When you are tasting Armenian wines and you see the name Trinity, it doesn’t conjure up images of an Armenian winery. Sure, Armenia was the first Christian nation in the history of the world, but Trinity is very American (English) sounding and almost religious in nature. Then I eventually found out that while the winery was referred to as Trinity, it was really Trinity Canyon Vineyards and that sounds like it should be on the west coast of America, but there are in reality three holy mountains of Armenia, and the family that lived around the block from my Grandparents where my Father and his Brother and Sisters grew up knew the three sons of that family who were named for the three mountains; Ararat, Christopher and Masis, and that is how I was always able to remember the names of the mountains, not to mention, back when I was a kid, growing up in Detroit, the old lady that lived next door to us, went back to the old country once, and when she returned, she brought back a painting on velvet of the three mountains and that is in my house, stored away, back when velvet paintings was a world-wide rage.
Trinity Canyon Vineyards was founded in 2009 by three wine lovers and associated themselves with some winegrowers and winemakers in the Vayots Dzor Highlands, near the oldest established wine producing site in the world. The Executive Director at Trinity is Hovakim Saghatelyan is a civil engineer, a poet and an entrepreneur. Levon Hakobyan is the Vineyard Manager and his father also grew grapes before him, and has planted more than thirty hectares of vineyards and has acted as a consultant since 1981. The Winemaker is Artem Pareghyan who joined Trinity in 2013 and holds degrees in Oenology and Viticulture from France and Germany. They also have a Consultant Winemaker in Jean Luc Isnard, who with his wife have Domain Solence in Ventoux, France, as well as the Director of Organic Winegrowers of Rhone Valley.

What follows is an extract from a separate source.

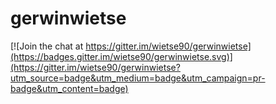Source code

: # gerwinwietse

[![Join the chat at https://gitter.im/wietse90/gerwinwietse](https://badges.gitter.im/wietse90/gerwinwietse.svg)](https://gitter.im/wietse90/gerwinwietse?utm_source=badge&utm_medium=badge&utm_campaign=pr-badge&utm_content=badge)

Trinity Canyon Vineyards had four wines represented at the tasting, and the winery actually has eleven wines on their web site. Alas, somehow, I only tasted two of the four wines that were present. The two wines that I missed were the Trinity Canyon Vineyards 6100 Rosé 2016 made from the Areni Noir grape and the Trinity Canyon Vineyards Areni Noir 2015. The first wine that I did find and have was the Trinity Canyons Vineyards 6100 Eh Reserve Areni Noir Vayots Dzor 2017. The wine underwent fermentation in Stainless Steel and then was aged for fourteen months in Caucasian Oak barrels. This was one of the first red wines that I enjoyed as there was some terroir and tannins and it gave me a reason to go get a couple more lamb chops to enjoy with the wine. The other red from them also caused me to get a few more lamb chops and this was the Trinity Canyon Vineyards Dukhov 2017, that was not on their website. Dukhov is one of the slogans of the Armenian Velvet Revolution, a peaceful Anti-Government Movement that raised hopes for a free election in the country. This wine was a blend of ten percent Areni Noir, sixty-five percent Kakhet and twenty-five percent Cabernet Sauvignon. While this wine was good, I preferred the 6100 Eh Reserve better.